SELECTED EXTRACT: Begin
That said, this all ties into the whole strategy of script loading in a Browser environment and this will involve stake holders across all levels. We're simply start the discussion in the venue of TC39.

Why Constrain the API to Implementation Flexibility?

This proposal is inherently implementation driven due to performance concerns. A goal of this proposal is to provide the semantic specifications that makes more types of optimizations possible, not to constrain them. However, it is also important to note that this should also provide enough constraints to make optimizations possible at all.

There are many possible architectural designs of a VM. We could litigate the legitimacy of any particular VM for ever. It is important to be able to allow a lot of flexibility and have different strategies compete. Therefore it is important that this proposal welcomes feedback from all implementors about how this might affect their implementation concerns.

Why Not Just Preparse Scripts (like the Function constructor)?

An alternative or complementary proposal could be to only do explicit preparsing/precompilation of script or function bodies. Similar to the Function constructor. That approach is also helpful but much more limited in the types of optimizations that a VM can choose to do. E.g. It doesn't allow information about hidden classes and expected object signatures to map to preserialized objects. Meanwhile, serialized Realms can contain individual functions as their exports so it also fully supports that use case. A VM can choose to only store preparsing of the script content.

Why Not Just Use The Information From Previous Runs?

One optimization browsers already use is caching code generated from a previous visit to a page. Since this code has already executed once it is possible to cache even optimization information, inline caches, hidden classes etc. This helps to some extent but it doesn't allow a heap to be safely serialized. It must reexecute every time.

Additionally, this doesn't let this code get optimistically pre-executed. In an offline first loading model, provided by Service Workers, you typically run from the previous version of your code and upgrade to a newer version in the background. Frequently revisits will hit a fresh new version every time they visit the page. Downloading scripts can be done before first visit. Some preparsing can be done. However, optimizations that can be done before first execution is limited. It is not safe to pre-execute arbitrary Realms. These Realm Snapshots provide a safe environment for code to be pre-executed.

Why Not Serialize Any Existing Object Graph (like JSON)?

Functions in this graph will have a Realm associated with them. It is also possible for other objects to have Realms associated with them in the internal representations. There might also be multiple Realms in this chain. Saving and restoring this information adds a lot of complexity to the API and the implementation.

A VM might want to use a different representation for allocating objects for snapshot purposes. E.g. it might want to use a separate heap so that the heap can cheaply be serialized as is rather than scanned and recreated. A VM may also want to use a representation outside of the normal JS heap for normal runtime but keep it on the JS heap for snapshot purposes.

The heap is expected to contain closures and private state. Allowing arbitary objects to be serialized would open up the ability to probe the content of them. It wouldn't be completely open since the snapshot representation is opaque but clever hacks might be able to use it as a new attack surface.

How Does This Relate to AMP and HTML Import Caching?

This is complementary. It's a smaller piece of a bigger platform that can safely precache larger pages. It starts smaller by making more pieces of the system incrementally deterministic. E.g. a Google AMP precompiler can start supporting pre-executing Realm Snapshot imports without necessarily making all scripts required to be deterministic.

Prior ART in the JS Ecosystem

V8

Atom

Prepack

Moddable

WebAssembly

Related Proposals

Realms

Frozen Realms

This has not yet been presented to TC39. I'm still gathering feedback.
SELECTED EXTRACT: End
DATA EXTRACTS: Begin
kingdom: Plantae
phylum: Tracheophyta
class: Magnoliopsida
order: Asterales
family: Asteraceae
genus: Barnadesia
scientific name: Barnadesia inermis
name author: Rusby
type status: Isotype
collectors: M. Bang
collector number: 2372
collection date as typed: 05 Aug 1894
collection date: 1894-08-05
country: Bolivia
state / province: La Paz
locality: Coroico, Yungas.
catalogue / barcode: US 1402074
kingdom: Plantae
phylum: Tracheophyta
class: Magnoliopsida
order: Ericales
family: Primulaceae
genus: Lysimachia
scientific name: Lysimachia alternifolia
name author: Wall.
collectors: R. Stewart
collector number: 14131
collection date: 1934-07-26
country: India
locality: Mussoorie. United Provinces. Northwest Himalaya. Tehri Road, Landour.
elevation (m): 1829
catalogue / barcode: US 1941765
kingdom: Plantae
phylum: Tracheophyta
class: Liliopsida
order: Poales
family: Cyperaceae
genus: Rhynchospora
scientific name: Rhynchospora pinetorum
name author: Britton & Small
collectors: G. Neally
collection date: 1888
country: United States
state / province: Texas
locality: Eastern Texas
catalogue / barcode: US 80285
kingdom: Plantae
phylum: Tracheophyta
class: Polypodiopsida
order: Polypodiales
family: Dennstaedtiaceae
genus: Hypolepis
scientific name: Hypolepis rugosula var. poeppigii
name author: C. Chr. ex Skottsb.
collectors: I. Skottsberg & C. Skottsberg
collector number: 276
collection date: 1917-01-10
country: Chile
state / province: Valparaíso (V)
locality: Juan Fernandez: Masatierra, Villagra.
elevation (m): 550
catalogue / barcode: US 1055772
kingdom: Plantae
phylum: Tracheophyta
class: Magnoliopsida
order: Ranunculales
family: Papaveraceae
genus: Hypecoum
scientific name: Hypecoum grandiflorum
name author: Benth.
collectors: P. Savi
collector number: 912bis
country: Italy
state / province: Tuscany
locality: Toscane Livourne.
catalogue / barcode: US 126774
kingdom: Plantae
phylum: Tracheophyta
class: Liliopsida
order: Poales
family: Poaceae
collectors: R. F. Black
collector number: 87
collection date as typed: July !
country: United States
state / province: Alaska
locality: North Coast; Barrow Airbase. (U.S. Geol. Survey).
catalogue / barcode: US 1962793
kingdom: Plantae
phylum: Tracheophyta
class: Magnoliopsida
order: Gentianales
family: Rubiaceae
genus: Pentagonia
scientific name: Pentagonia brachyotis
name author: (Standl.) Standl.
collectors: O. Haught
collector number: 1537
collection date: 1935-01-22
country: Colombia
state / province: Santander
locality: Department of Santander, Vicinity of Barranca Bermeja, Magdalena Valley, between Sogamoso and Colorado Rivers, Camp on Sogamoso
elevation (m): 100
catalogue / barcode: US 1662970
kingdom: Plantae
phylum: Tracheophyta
DATA EXTRACTS: End
- _TASKS TO COMPLETE_:
a: What optimization does the Realm Snapshots proposal say browsers already use?
b: For each statement, say whether it agrees with the Realm Snapshots proposal. Give yes or no and quote the words of the proposal that decide it. (i) The proposal has already been presented to TC39. (ii) The proposal is complementary to AMP and HTML import caching. (iii) Explicit preparsing lets information about hidden classes map to preserialized objects.

- _TASK RESPONSES_:
a: Caching code generated from a previous visit to a page.

b:
(i) No: "This has not yet been presented to TC39."
(ii) Yes: "This is complementary."
(iii) No: "It doesn't allow information about hidden classes and expected object signatures to map to preserialized objects."